O estado de São Paulo registrou um aumento de 11% na letalidade policial contra crianças e adolescentes entre 2023 e 2024. Diante desse cenário alarmante, o Instituto de Referência Negra Peregum, em colaboração com a Uneafro Brasil e a Rede Liberdade, está engajado na formulação de medidas urgentes para proteger a infância e a juventude da violência estatal.

Ação Civil Pública e Desafios Judiciais

Uma Ação Civil Pública (ACP) foi protocolada em dezembro de 2025, com o objetivo de buscar garantias para os direitos de crianças e adolescentes. Contudo, a tramitação da ACP enfrenta obstáculos, com o Judiciário ainda sem decisão sobre o mérito. Embora o Ministério Público tenha manifestado apoio parcial, os pedidos de tutela de urgência foram negados em dezembro e novamente em março, após recurso. A ação, inicialmente apresentada na Fazenda Pública, foi remetida à Vara da Infância e Juventude, que se declarou incompetente, transferindo a questão para a segunda instância, conforme explicou Izabella Gomes, consultora jurídica do Instituto de Referência Negra Peregum.

Estudo Revela Dados Chocantes da Letalidade Policial

A base da Ação Civil Pública é um estudo minucioso que analisou dados públicos do estado de São Paulo, evidenciando que crianças e adolescentes, em especial meninos e meninas negros, são as principais vítimas de intervenções policiais letais. O período de 2013 a 2025, analisado pelo levantamento, revelou 2017 como o ano mais crítico, com 942 casos de letalidade envolvendo menores de idade.

Evolução e Perfil das Ocorrências

Os dados indicam que, de 2013 a 2025, 11,26% das mortes por ação policial foram de crianças e adolescentes (faixa etária de 10 a 17 anos), totalizando 1.010 casos. Os números variaram entre 800 e 900 ocorrências durante as gestões de Geraldo Alckmin e João Dória, com uma queda consistente a partir de 2021, atribuída à implementação de câmeras corporais, atingindo o menor índice de 510 casos em 2023. No entanto, na atual gestão de Tarcísio de Freitas, 91 crianças e adolescentes (10 a 18 anos) perderam a vida em confrontos com a polícia, embora a faixa etária predominante das ocorrências letais seja de 18 a 25 anos. Rebeca Costa, advogada da Rede Liberdade, ressaltou que 256 mortes em ações policiais não tiveram a faixa etária informada.

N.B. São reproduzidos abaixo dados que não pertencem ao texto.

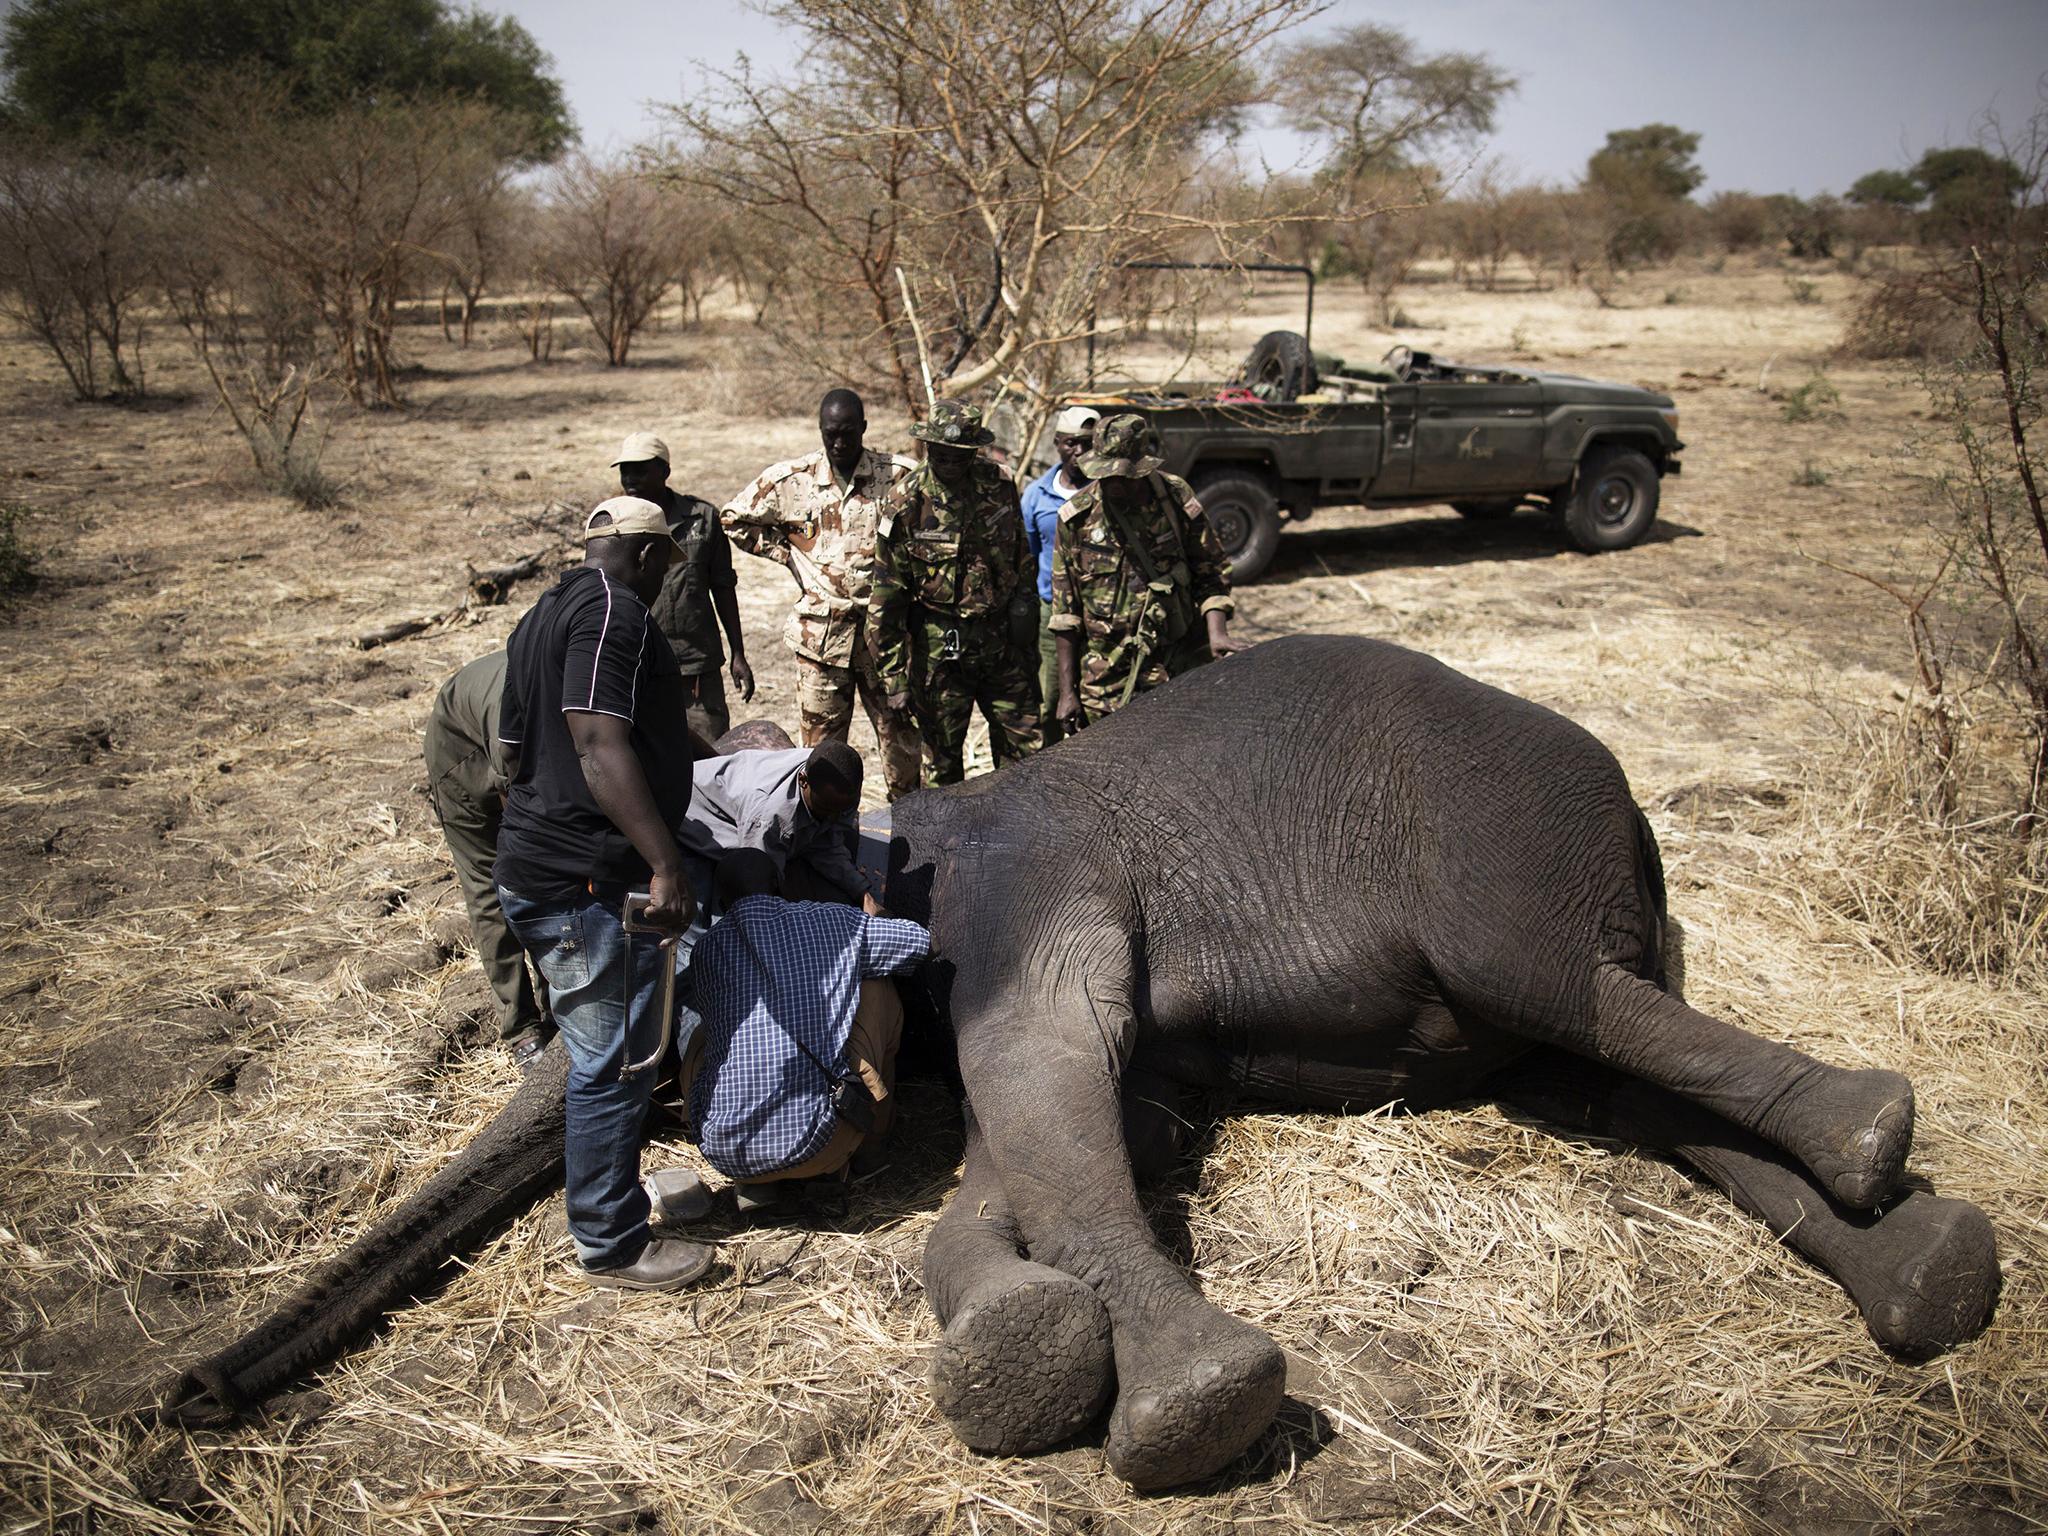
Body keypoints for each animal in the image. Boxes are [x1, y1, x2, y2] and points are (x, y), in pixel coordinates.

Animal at [163, 634, 1998, 1490]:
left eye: (667, 951)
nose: (185, 1400)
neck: (888, 835)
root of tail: (1638, 823)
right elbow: (1043, 1141)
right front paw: (1023, 1359)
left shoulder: (1017, 894)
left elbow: (1050, 1084)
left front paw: (1186, 1411)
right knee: (1610, 1085)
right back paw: (1932, 1274)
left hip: (1504, 858)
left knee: (1575, 1000)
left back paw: (1876, 1136)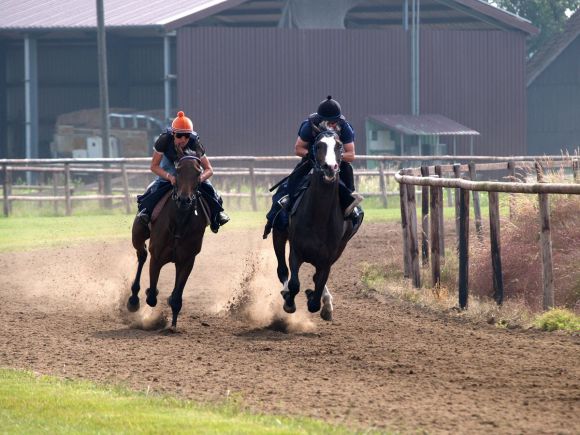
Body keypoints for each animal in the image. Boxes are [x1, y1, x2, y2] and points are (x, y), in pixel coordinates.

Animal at [128, 156, 207, 330]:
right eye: (177, 170)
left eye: (198, 172)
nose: (184, 200)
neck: (179, 223)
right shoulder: (156, 257)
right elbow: (151, 297)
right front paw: (149, 293)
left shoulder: (187, 261)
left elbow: (177, 297)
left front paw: (173, 324)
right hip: (137, 235)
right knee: (142, 255)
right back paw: (133, 299)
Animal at [274, 129, 360, 320]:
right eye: (318, 145)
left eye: (339, 145)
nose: (330, 167)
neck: (318, 219)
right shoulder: (296, 251)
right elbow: (294, 283)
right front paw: (289, 302)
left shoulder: (327, 259)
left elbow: (316, 293)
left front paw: (317, 299)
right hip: (279, 235)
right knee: (282, 269)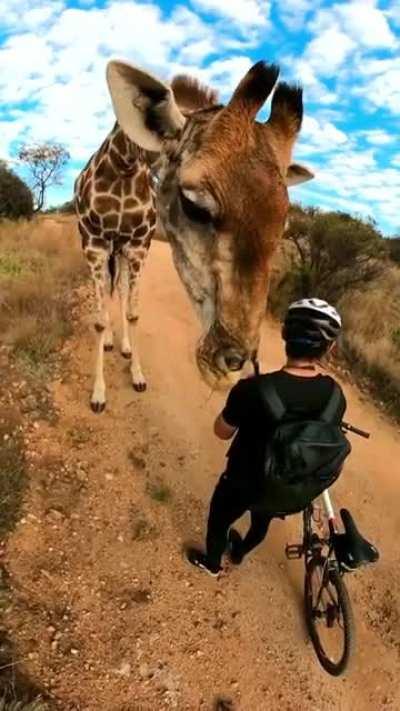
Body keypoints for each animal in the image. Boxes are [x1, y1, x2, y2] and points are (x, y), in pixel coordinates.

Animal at [76, 59, 313, 412]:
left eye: (282, 224)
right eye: (194, 206)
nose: (231, 366)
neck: (124, 164)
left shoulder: (139, 245)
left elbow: (133, 311)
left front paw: (137, 375)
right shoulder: (94, 243)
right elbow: (100, 318)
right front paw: (98, 394)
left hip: (123, 249)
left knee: (120, 289)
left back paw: (125, 347)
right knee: (108, 290)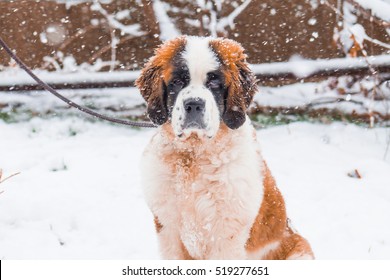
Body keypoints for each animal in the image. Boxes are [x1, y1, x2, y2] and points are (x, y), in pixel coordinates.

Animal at [136, 36, 316, 260]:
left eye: (214, 82)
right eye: (177, 82)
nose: (194, 104)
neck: (193, 156)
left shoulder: (225, 235)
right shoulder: (168, 229)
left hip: (299, 250)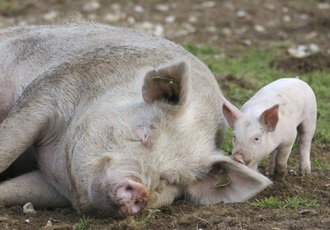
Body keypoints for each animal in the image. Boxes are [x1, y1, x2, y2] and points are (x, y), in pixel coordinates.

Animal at [0, 23, 270, 217]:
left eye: (169, 179)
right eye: (145, 133)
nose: (140, 189)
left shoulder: (54, 187)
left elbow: (14, 190)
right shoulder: (50, 92)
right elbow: (8, 145)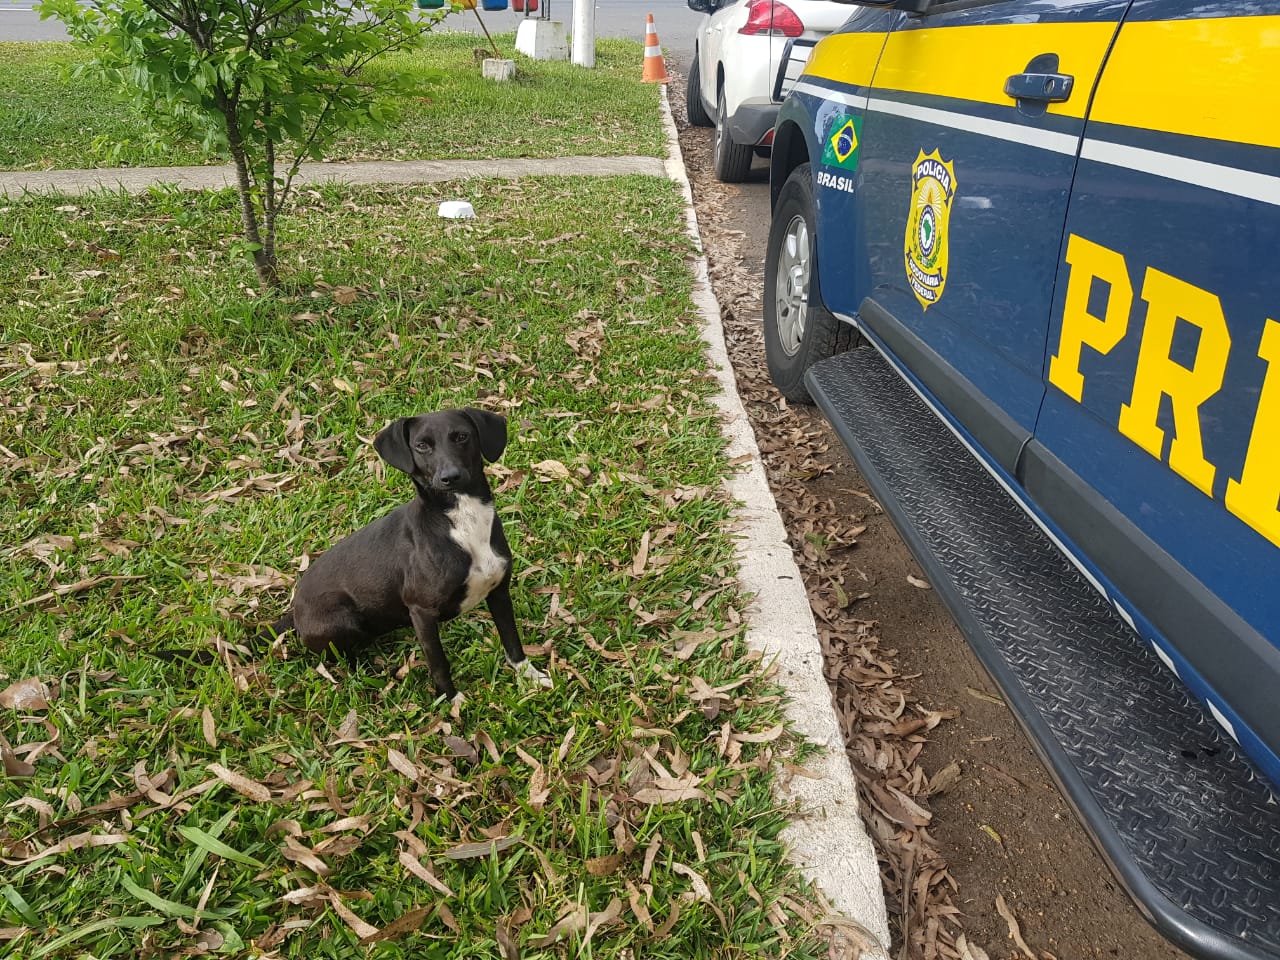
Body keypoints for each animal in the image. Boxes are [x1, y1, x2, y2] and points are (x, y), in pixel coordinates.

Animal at [267, 407, 547, 706]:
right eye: (421, 445)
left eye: (462, 436)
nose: (450, 477)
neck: (461, 520)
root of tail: (295, 612)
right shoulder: (421, 610)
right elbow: (438, 662)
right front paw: (452, 700)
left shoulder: (499, 592)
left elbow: (512, 640)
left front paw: (530, 675)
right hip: (343, 620)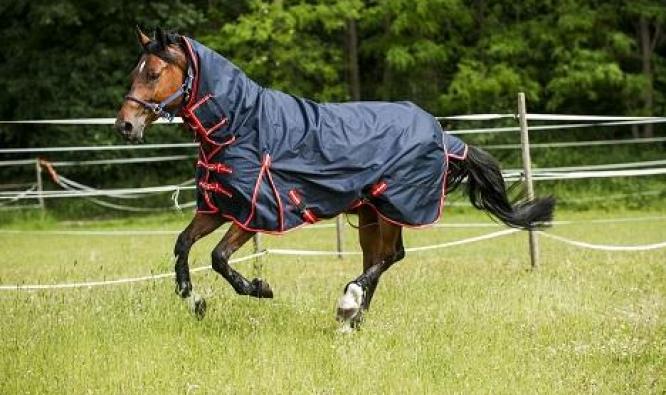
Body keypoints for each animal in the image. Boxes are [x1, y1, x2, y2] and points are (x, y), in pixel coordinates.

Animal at [115, 27, 556, 330]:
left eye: (153, 73)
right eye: (135, 72)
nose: (125, 125)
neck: (239, 125)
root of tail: (444, 137)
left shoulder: (254, 214)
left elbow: (219, 258)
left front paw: (260, 288)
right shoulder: (220, 207)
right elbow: (182, 246)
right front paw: (195, 302)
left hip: (393, 207)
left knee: (390, 257)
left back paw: (348, 303)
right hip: (371, 215)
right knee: (379, 259)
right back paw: (352, 320)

Lacunas nos Dados Oficiais

O estudo também identificou a ausência e incompletude de informações cruciais. Entre 2013 e 2025, 1.946 ocorrências não continham a idade da pessoa envolvida e 150 não especificavam raça ou cor, resultando em pelo menos 21,6% dos dados incompletos. Essa carência dificulta significativamente a fiscalização e a compreensão aprofundada do problema.

Propostas para a Proteção Integral e Transparência

As organizações envolvidas propõem um conjunto de medidas urgentes, incluindo a implementação obrigatória de câmeras corporais com gravação ininterrupta durante operações policiais e a vedação do uso de tecnologias de reconhecimento facial nesses dispositivos. Adicionalmente, solicitam a adoção de protocolos de formação e treinamento contínuos para agentes de segurança, focados na proteção integral de crianças e adolescentes. O objetivo central da ação é que o estado de São Paulo reconheça a violação sistêmica do princípio da proteção integral de crianças e adolescentes, assegurando direitos fundamentais como vida, lazer e educação, conforme destacou Izabella Gomes.

Fundo de Tutela e Prestação de Contas

As entidades pleiteiam a criação de um fundo de tutela para crianças e adolescentes, com participação ativa do Poder Executivo, universidades, movimentos sociais e do Conselho Estadual dos Direitos da Criança e do Adolescente (Condeca). Este fundo visa fomentar discussões sobre políticas públicas, proteção integral e gerar indenizações por danos morais coletivos. Para prevenir futuras ocorrências, também se faz necessária a publicização transparente dos dados, o reforço das ações da corregedoria e a divulgação de relatórios periódicos sobre o impacto das operações policiais. Amarilis Costa, diretora executiva da Rede Liberdade, enfatizou que a ACP visa debater a política de segurança pública paulista, que falha em proteger todos os cidadãos e perpetua práticas racistas, afetando majoritariamente meninos negros, não escolarizados e residentes em áreas carentes.